Kubectl config use-context docker-for-desktopks init my-kubeflow403 API rate limit out of error

Because ksonnet uses Github to pull kubeflow, unless the user specifies Github API token, it will quickly consume the maximum API anonymous call limit. To solve this problem, you can create a Github API token, refer to guide, here, and assign the token to the GITHUB_TOKEN environment variable.

Export GITHUB_TOKEN= > ks apply produces error "Unknown variable: env"

Kubeflow requires version 0.9.2 or higher, check out see here. If you run the older version of ksonnet used by ks apply, you will get the error Unknown variable: env, as shown below:

Ks apply ${KF_ENV}-c kubeflow-coreERROR Error reading / Users/xxx/projects/devel/go/src/github.com/kubeflow/kubeflow/my-kubeflow/environments/nocloud/main.jsonnet: / Users/xxx/projects/devel/go/src/github.com/kubeflow/kubeflow/my-kubeflow/components/kubeflow-core.jsonnet:8:49-52 Unknown variable: env namespace: if params.namespace = = "null" then env.namespace else params.namespace

Check the ksonnet version as follows:

Ks version

If the ksonnet version is earlier than v0.9.2, upgrade and recreate the app according to user_guide.

Why does Kubeflow use Ksonnet?

Ksonnet is a command-line tool that makes it easier to manage complex deployments with multiple parts, each designed to perform specific operations with kubectl.

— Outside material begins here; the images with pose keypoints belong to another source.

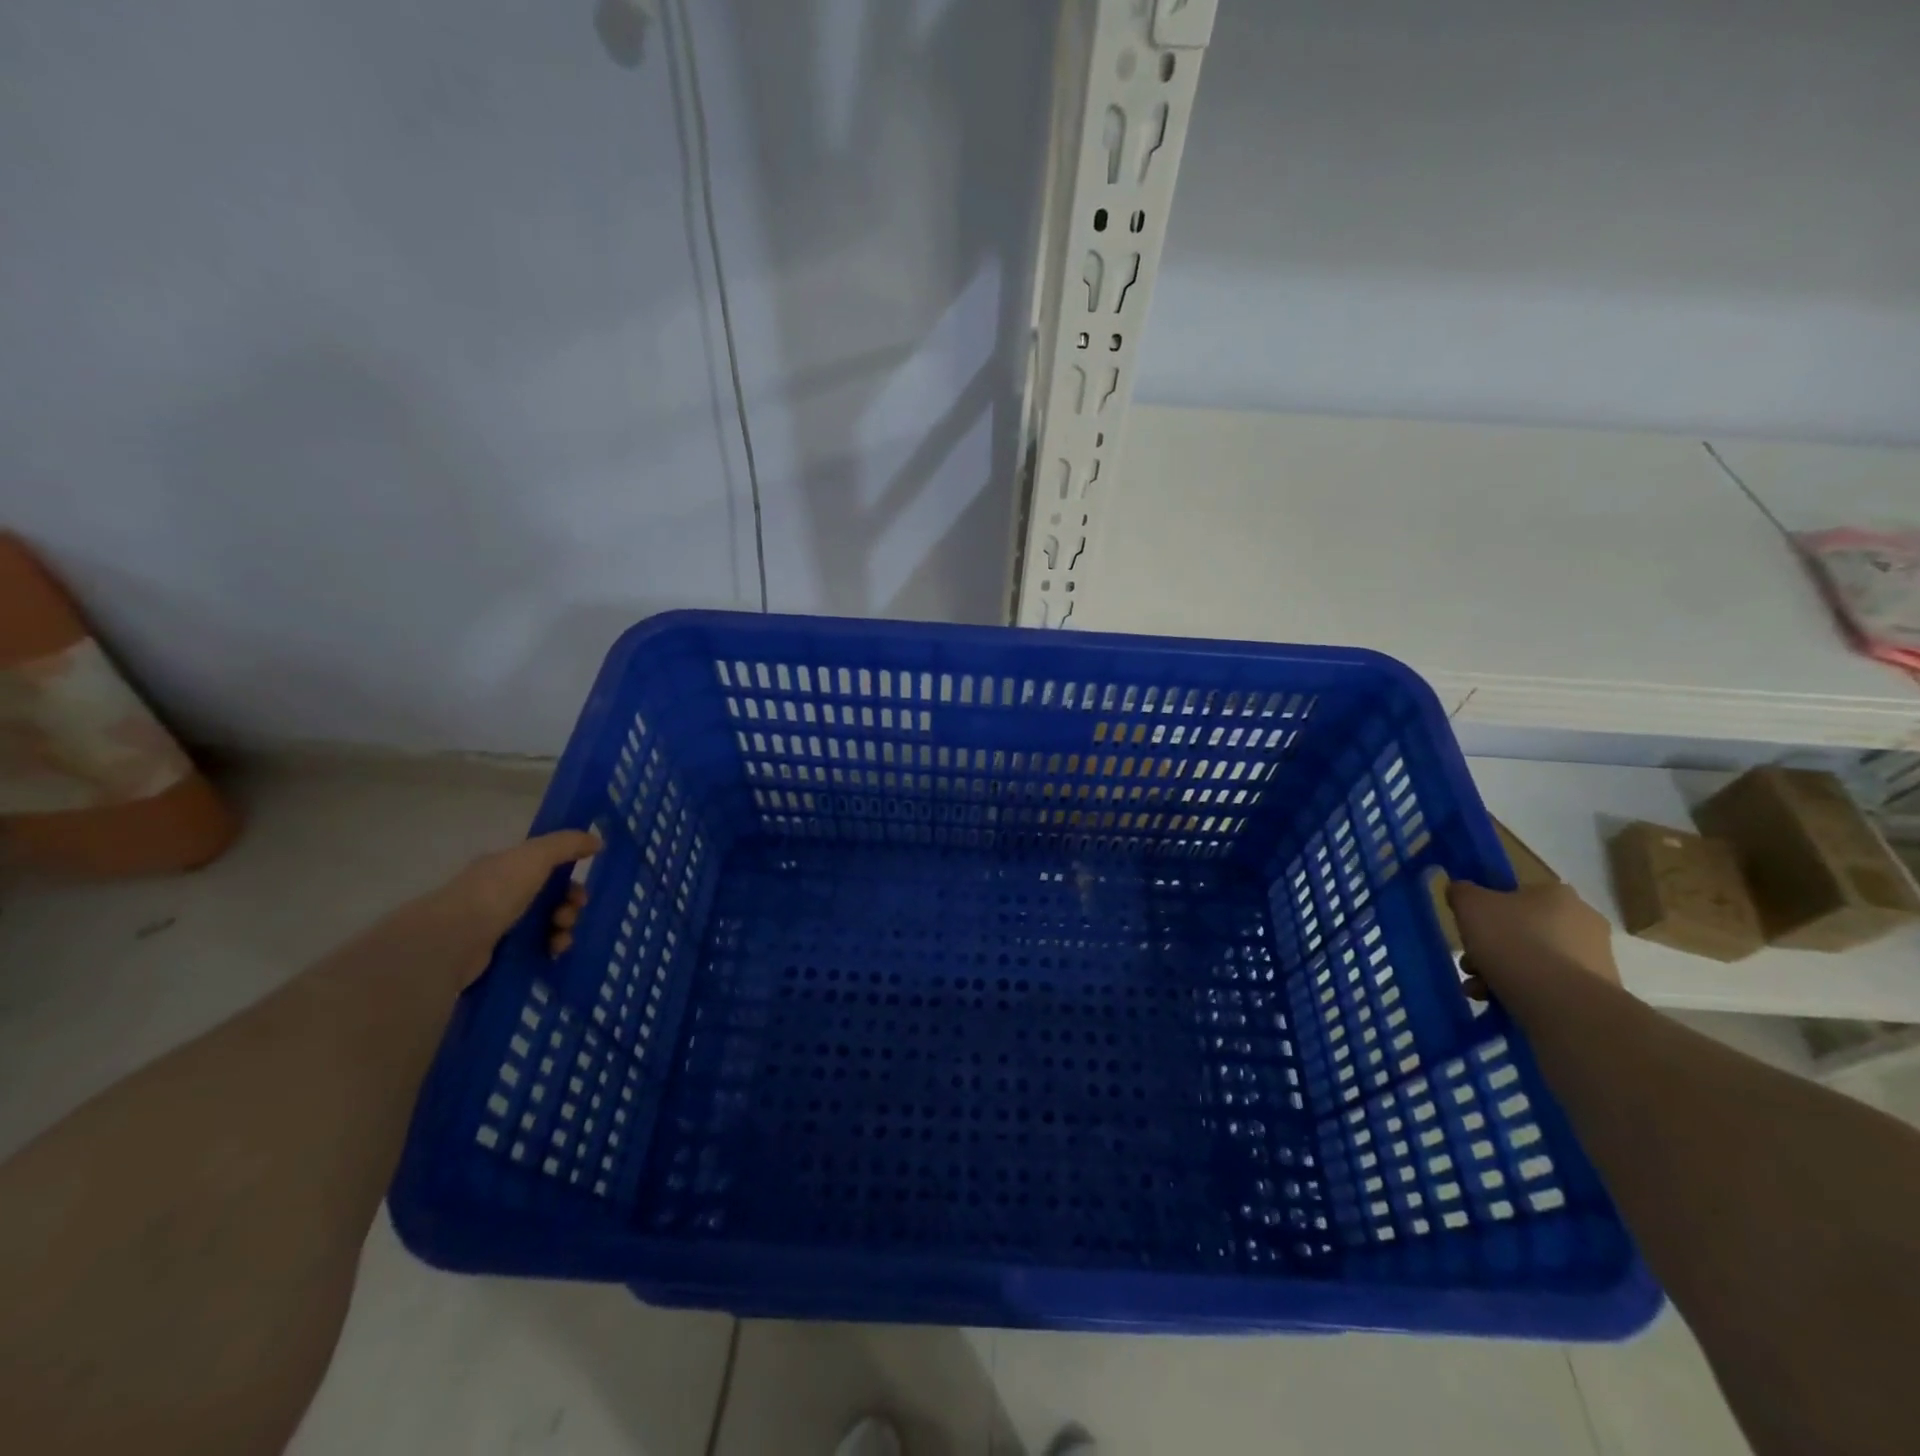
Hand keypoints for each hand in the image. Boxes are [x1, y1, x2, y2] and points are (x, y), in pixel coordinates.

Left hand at [417, 829, 600, 987]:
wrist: (451, 942)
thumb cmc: (495, 892)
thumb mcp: (536, 857)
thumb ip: (567, 844)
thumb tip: (598, 840)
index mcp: (506, 867)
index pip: (546, 866)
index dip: (569, 876)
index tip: (581, 890)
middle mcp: (499, 893)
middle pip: (549, 896)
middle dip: (569, 905)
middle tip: (570, 916)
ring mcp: (495, 925)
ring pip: (544, 923)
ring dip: (562, 928)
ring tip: (560, 940)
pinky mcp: (494, 954)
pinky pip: (532, 947)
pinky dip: (548, 948)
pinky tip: (552, 953)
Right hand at [1447, 881, 1619, 1002]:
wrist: (1562, 1003)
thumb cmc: (1512, 941)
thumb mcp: (1469, 905)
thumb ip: (1462, 892)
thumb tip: (1463, 892)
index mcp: (1556, 893)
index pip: (1514, 894)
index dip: (1486, 911)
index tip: (1469, 930)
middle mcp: (1584, 920)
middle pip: (1521, 929)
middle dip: (1490, 947)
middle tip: (1470, 965)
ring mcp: (1596, 957)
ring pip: (1534, 959)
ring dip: (1501, 971)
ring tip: (1478, 989)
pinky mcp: (1597, 991)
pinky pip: (1550, 985)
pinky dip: (1524, 991)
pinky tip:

Ksonnet allows us to create Kubernetes manifests from parameterized templates. This makes it easy to use parameterized Kubernetes manifests for specific scenarios. In the above example, we created a manifests for TfServing to provide a customized URI for model.

One of the reasons I like ksonnet is that I treat environment (such as dev, test, staging, prod) as a first-class concept. For each environment, we deploy the same components with only minor customization changes to a particular environment. We think this is a very friendly mapping for normal workflows. For example, this feature allows you to run tasks locally without GPU, make the code run through, and then move it to a cloud computing environment with a lot of GPU scalability.

At this point, I believe that you have a deeper understanding of "the use of Kubeflow", you might as well come to the actual operation! Here is the website, more related content can enter the relevant channels to inquire, follow us, continue to learn!

Welcome to subscribe "Shulou Technology Information " to get latest news, interesting things and hot topics in the IT industry, and controls the hottest and latest Internet news, technology news and IT industry trends.

*The comments in the above article only represent the author's personal views and do not represent the views and positions of this website. If you have more insights, please feel free to contribute and share.